**EXTRACT TO READ:**

----

How Agoda Streamlines ML Development with Low-Code Model Pipelines

Agoda Engineering

Published in

Agoda Engineering & Design

8 min readSep 4, 2024

by Chen-Ting Huang

Introduction

At Agoda, data scientists and machine learning (ML) engineers work together to build ML pipelines that predict various metrics such as cancellation probability (CXL), margin, and customer value for business analysis. These batch-based pipelines often process large volumes of historical data and produce well-defined model features to ensure data explainability.

While scientists focus on analyzing data to improve model accuracy and collaborating with the business stakeholders to discover business opportunities, engineers concentrate on implementing and maintaining ML pipelines and the improvement of optimizing resource consumption and execution time.

The pace of ML model research and the release cycle is crucial for a rapidly moving company. This includes meeting requirements that frequently change the pipeline for research and experimental purposes. The ability to modify pipelines for experiments and accuracy improvements is essential. Additionally, having the right tools to support research work and the productionization of model pipelines can significantly accelerate model release iterations and improve the overall velocity of model enhancements.

The purpose of the approach we cover in this article is to enhance model release iterations by minimizing the effort required to develop ML and data pipelines, thus better supporting research activities and model pipeline launches.

Overview of Technology: Automating ML Workflows

ML pipelines play an important role in automating the ML model training and prediction workflows. To make the pipeline scalable, efficient, and fail-safe while minimizing resource costs, data scientists usually collaborate with ML engineers to build ML pipelines in the model release iteration.

The development cycle of model release iteration can be shown as above.

Research: Scientists often need to change and reuse the existing sub pipeline to explore ideas to improve the model.
Development: Engineers start to build the “ready for production” pipeline which adapts the requirements from scientists and ensures the SLA and the performance in terms of Execution Time and Resource usage.
Verification: Engineers deploy the new pipeline to prelive environment and make sure the model behaviors align with expectation from Scientists and Stakeholders.
Release: Engineers launch pipeline to production environment and enable the monitoring and fail-safe mechanisms

Both scientists and engineers participate in the development cycle; therefore, efficient collaboration between all code contributors is critical to speeding up the release iteration.

----

**SUPPLIED ENTRIES:**
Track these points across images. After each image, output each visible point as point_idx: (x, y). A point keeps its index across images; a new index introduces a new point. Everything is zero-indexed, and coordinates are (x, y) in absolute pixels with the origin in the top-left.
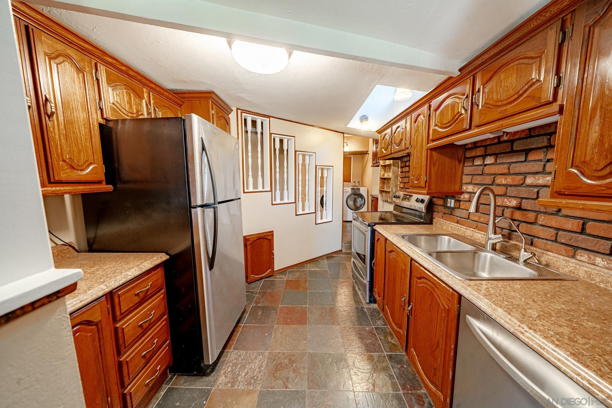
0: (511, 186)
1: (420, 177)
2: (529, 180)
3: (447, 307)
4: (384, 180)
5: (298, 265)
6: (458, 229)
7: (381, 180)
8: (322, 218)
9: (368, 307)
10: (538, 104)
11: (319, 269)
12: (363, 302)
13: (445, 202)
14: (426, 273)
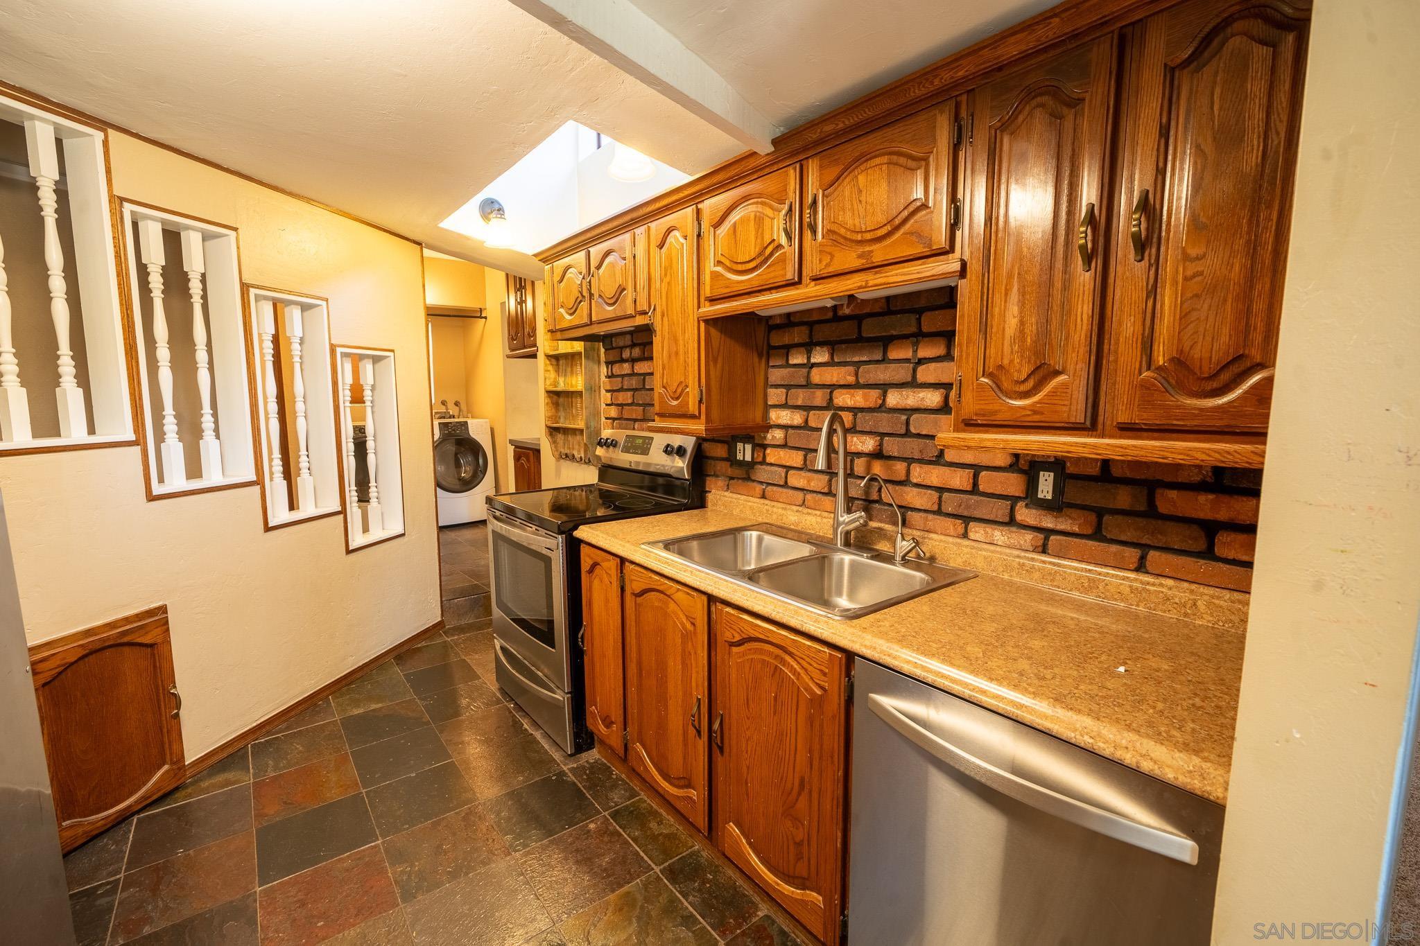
0: (862, 410)
1: (683, 391)
2: (893, 399)
3: (819, 692)
4: (558, 398)
5: (293, 713)
6: (768, 510)
7: (549, 397)
8: (366, 529)
9: (575, 765)
10: (926, 251)
11: (380, 705)
12: (557, 756)
13: (732, 451)
14: (757, 626)
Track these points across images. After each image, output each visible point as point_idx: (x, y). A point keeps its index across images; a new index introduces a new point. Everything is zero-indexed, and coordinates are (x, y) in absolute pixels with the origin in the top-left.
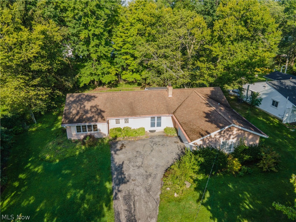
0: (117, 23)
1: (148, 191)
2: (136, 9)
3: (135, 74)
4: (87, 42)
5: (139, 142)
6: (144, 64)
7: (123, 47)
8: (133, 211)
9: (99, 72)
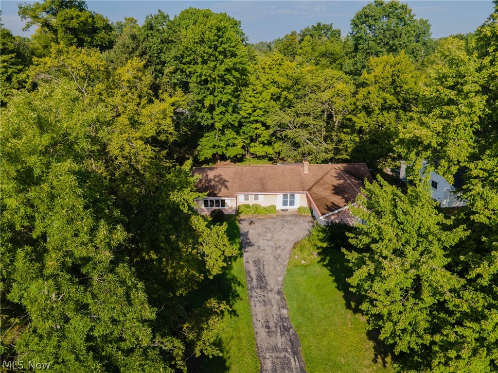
0: (246, 85)
1: (277, 259)
2: (270, 69)
3: (266, 147)
4: (212, 109)
5: (269, 220)
6: (278, 135)
7: (253, 114)
8: (262, 271)
9: (223, 144)
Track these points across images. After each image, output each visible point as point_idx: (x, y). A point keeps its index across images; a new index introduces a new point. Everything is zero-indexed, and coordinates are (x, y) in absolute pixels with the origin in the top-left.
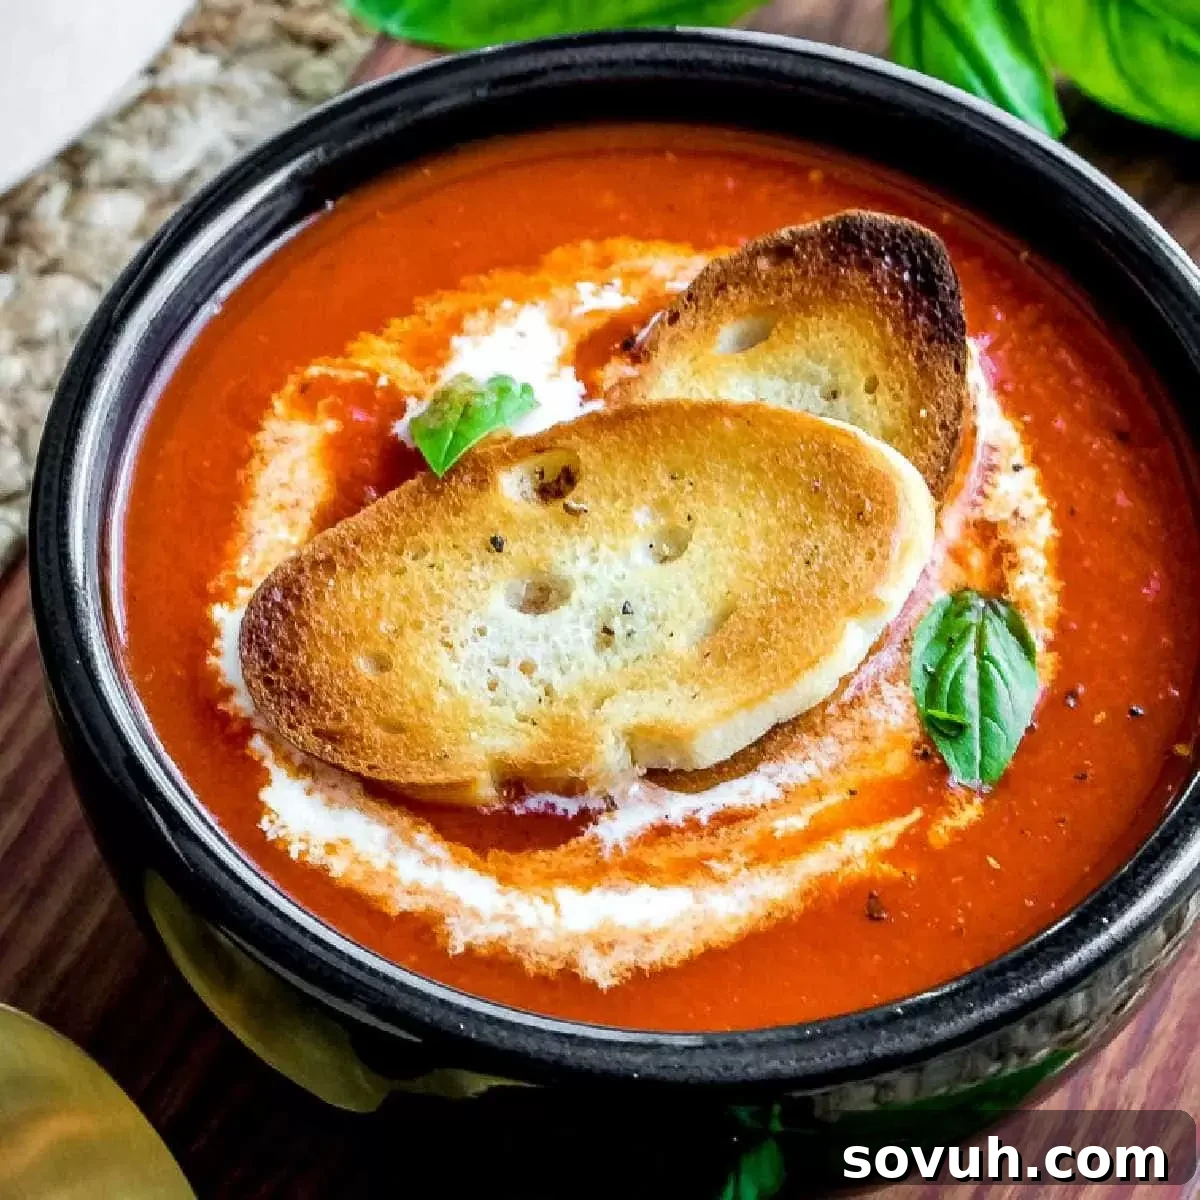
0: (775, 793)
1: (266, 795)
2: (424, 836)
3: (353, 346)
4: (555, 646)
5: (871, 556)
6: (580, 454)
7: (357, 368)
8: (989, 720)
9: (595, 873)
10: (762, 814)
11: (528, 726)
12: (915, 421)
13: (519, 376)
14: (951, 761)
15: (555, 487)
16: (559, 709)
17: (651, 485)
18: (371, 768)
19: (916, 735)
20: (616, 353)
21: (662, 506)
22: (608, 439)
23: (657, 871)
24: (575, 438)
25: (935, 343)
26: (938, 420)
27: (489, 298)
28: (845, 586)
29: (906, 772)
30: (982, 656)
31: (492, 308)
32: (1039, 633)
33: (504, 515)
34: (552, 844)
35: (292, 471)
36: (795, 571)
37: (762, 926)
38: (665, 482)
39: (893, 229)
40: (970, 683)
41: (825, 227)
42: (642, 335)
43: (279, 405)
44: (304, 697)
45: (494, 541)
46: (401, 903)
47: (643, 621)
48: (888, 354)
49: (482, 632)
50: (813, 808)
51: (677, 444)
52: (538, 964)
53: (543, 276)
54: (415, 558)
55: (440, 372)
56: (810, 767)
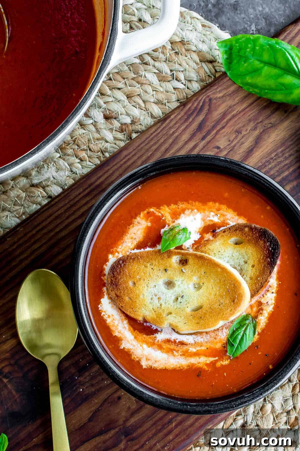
0: (193, 342)
1: (102, 300)
2: (126, 322)
3: (162, 207)
4: (166, 297)
5: (231, 310)
6: (190, 260)
7: (160, 212)
8: (239, 346)
9: (152, 344)
10: (189, 345)
11: (153, 312)
12: (257, 279)
13: (189, 229)
14: (228, 350)
15: (184, 262)
16: (161, 311)
17: (200, 272)
19: (225, 342)
20: (210, 232)
21: (200, 278)
22: (196, 260)
23: (164, 349)
24: (190, 256)
25: (269, 265)
26: (261, 281)
27: (193, 207)
29: (219, 349)
30: (245, 332)
31: (192, 210)
32: (259, 330)
33: (170, 265)
34: (147, 334)
35: (138, 231)
36: (216, 306)
37: (178, 369)
38: (203, 273)
39: (274, 237)
40: (240, 337)
41: (261, 229)
42: (218, 231)
43: (142, 215)
44: (117, 285)
45: (166, 269)
46: (116, 334)
47: (184, 301)
48: (259, 262)
49: (155, 286)
50: (198, 348)
51: (208, 268)
52: (134, 358)
53: (206, 207)
54: (150, 265)
55: (176, 221)
56: (202, 340)
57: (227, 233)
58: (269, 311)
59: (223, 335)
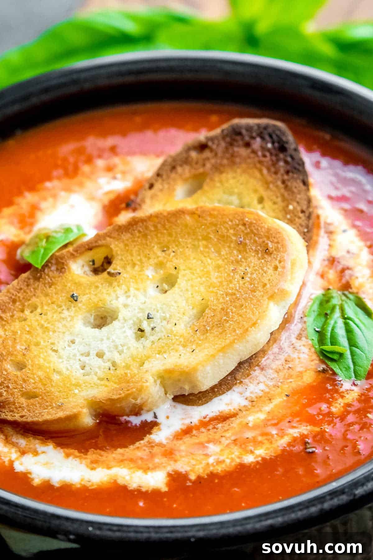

----

**REQUIREMENT:**
Reproduce, word for word, the part of the article on Agoda's low-code model pipelines that runs from "At Agoda, data" to "and execution time.".

**ANSWER TO THE EXERCISE:**
At Agoda, data scientists and machine learning (ML) engineers work together to build ML pipelines that predict various metrics such as cancellation probability (CXL), margin, and customer value for business analysis. These batch-based pipelines often process large volumes of historical data and produce well-defined model features to ensure data explainability.

While scientists focus on analyzing data to improve model accuracy and collaborating with the business stakeholders to discover business opportunities, engineers concentrate on implementing and maintaining ML pipelines and the improvement of optimizing resource consumption and execution time.